A study was conducted to compare effects of symptom management with reflexology on pain and frequency of pain medication taken in old age patient with prostatectomy at Suratthanee Hospital, Thailand (2005). Quasi-experimental, pretest –post test design was used with a control groups. 40 elderly patients were selected and allocated to experimental and control groups. The instrument used for the study consisted of four sessions; Symptom experienced assessment, Knowledge providing, Reflexology and evaluation phases. Data were analyzed by using descriptive statistics and t-test. The study reported that the posttest mean score on pain of an experimental group was significantly lower than of the pretest. The posttest mean score of pain of an experimental group was significantly lower than of a control group. The posttest mean score of frequency pain medication taking of an experimental group was significantly lower than of a control group (Tanyakhanok Pongpiyapibon, 2005).

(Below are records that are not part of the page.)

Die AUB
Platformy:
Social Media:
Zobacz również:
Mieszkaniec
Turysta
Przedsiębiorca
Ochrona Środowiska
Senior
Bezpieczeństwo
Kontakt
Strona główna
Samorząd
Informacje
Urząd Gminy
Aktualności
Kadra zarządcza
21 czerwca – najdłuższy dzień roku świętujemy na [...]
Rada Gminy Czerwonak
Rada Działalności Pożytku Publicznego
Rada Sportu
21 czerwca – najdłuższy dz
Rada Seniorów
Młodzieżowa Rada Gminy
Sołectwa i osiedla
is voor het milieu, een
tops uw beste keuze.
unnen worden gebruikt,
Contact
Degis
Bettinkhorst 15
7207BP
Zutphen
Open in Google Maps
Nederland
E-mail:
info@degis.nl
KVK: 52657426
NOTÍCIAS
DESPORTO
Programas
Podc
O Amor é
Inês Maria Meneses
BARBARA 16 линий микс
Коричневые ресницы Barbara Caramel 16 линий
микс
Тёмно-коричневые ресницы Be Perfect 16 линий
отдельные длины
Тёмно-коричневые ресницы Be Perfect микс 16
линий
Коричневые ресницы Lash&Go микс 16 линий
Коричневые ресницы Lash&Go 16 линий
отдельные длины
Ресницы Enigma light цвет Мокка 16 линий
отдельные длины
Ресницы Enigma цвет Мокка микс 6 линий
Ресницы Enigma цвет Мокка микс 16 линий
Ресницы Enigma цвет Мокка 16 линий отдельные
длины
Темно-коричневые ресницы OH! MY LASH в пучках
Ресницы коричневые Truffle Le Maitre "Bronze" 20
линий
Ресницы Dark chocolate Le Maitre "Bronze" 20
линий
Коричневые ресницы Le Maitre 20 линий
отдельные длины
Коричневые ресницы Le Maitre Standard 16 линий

A study was conducted to find out the effectiveness of foot reflexology on pain level, vital signs and satisfaction in patients with abdominal surgery by a post graduate student of Mahidol University, Taiwan (2003). It was a quasi experimental research with simple cross over design. Thirty patients were randomly selected to control group and experimental group. Control group received 30 minutes of supportive education and experimental group received 30 minutes of foot reflexology. Pain assessment and vital signs were recorded pre, immediately after therapy and at 15 minutes and 45 minutes interval. The results showed that patient received foot reflexology had marked reduction in pain compared to those received supportive education. It also reported a marked effect in vital signs (Sarunya, 2003).